Doña Hildegard y sus dos maridos
1 de enero de 1970Quien decide contraer matrimonio, no sólo decide compartir cama, casa y comida con su media naranja, sino que también opta por llevar su apellido. En Alemania, las parejas tienen, sin embargo, la posibilidad de elegir entre el apellido del marido y la mujer el que más plazca a ambos. Pero, a pesar de la liberalización, los cónyuges en general resultan conservadores en cuanto a la elección de su apellido. Es así que la gran mayoría de las parejas adopta el nombre del hombre, como apellido del núcleo familiar. Por ejemplo: Hildegard Müller se casa con Helmut Meier, pasa a llamarse Hildegard Meier y ambos viven felices hasta que... un buen día se dan cuenta de que se pelean más de lo que se aman y deciden divorciarse.
Lo que se da, no se quita
En tal caso, la Señora Meier, nacida Müller, tuvo que resolver con su ex-marido, el Señor Meier, quién se quedaba con el televisor y quién con el equipo de sonido, pero el apellido Meier, una vez adquirido con el casamiento, se lo podía quedar. Supongamos ahora que la Señora Meier, nacida Müller, tuvo la suerte de volver a ser flechada por Cupido y caer rendida ante los pies de, digamos, el Señor Hans Schmidt. Y, supongamos también que el amor que sintió la Señora Meier, nacida Müller, por el Señor Schmidt era tan inconmensurable que a la dama no le alcanzaba con entregarle cuerpo y alma al Señor Schmidt, sino que quiso hacerlo partícipe de su hermoso apellido, el de ella, que en realidad era el de él, el primer marido, que se llamaba Meier. Es decir, la Señora Meier, nacida Müller, se casa con el Señor Schmidt y pretende que éste pase a llamarse luego Señor Meier. En estos momentos solía entrar en acción el código civil, diciendo que el Señor Schmidt podía tomar el apellido Meier únicamente "en préstamo".
De diván en diván
La Señora Meier, nacida Müller, desesperada, recorría oficina tras oficina los intrincados vericuetos de la burocracia alemana, buscando al funcionario que le permitiera dar nombre - ¡y apellido! - a su amor. Pero todo era en vano. Nadie parecía comprender su necesidad más íntima de 'bautizar' a su segundo marido con el apellido del primero. ¿Realmente nadie? No. En su largo periplo encontró a algún que otro psicoterapeuta, que prometía tener la solución a su problema, pero sólo terminaba confundiéndola aún más al nombrar al Señor Freud, al Señor Lacan, al Señor Jung e incluso al Señor Edipo. Pero ella lo único que deseaba era que su adorado Señor Schmidt se llamara por fin Señor Meier.
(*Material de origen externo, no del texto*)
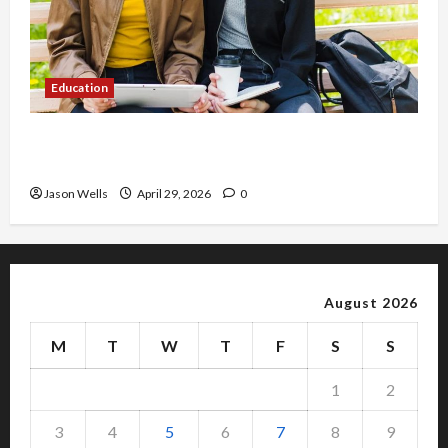
Education
Part-Time Jobs in Australia: How Much Can
Students Earn?
Jason Wells
April 29, 2026
0
August 2026
M
T
W
T
F
S
S
1
2
3
4
5
6
7
8
9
Esta mañana, la Señora Meier, nacida Müller, somnolienta por los efectos de los antidepresivos, enciende la radio portátil, ubicada en su mesita de luz con un gesto autómata y escucha la siguiente noticia: "la Corte Constitucional Federal resolvió que si un cónyuge adquiere, al contraer matrimonio, el apellido del otro cónyuge, podrá no sólo conservar este apellido si se divorciara, sino que - de volver a contraer matrimonio - podrá pasarle este apellido al nuevo cónyuge." La señora Meier, nacida Müller, emocionada, se recuesta en la cama nuevamente, cierra los ojos y gira la cabeza hacia la derecha, tratando de contener las lágrimas, abre lentamente los ojos y mira a su marido, como si lo mirara por primera vez, como si fuera el primer hombre, para ella lo era. Era el Señor Meier, nacido Schmidt. Por fin.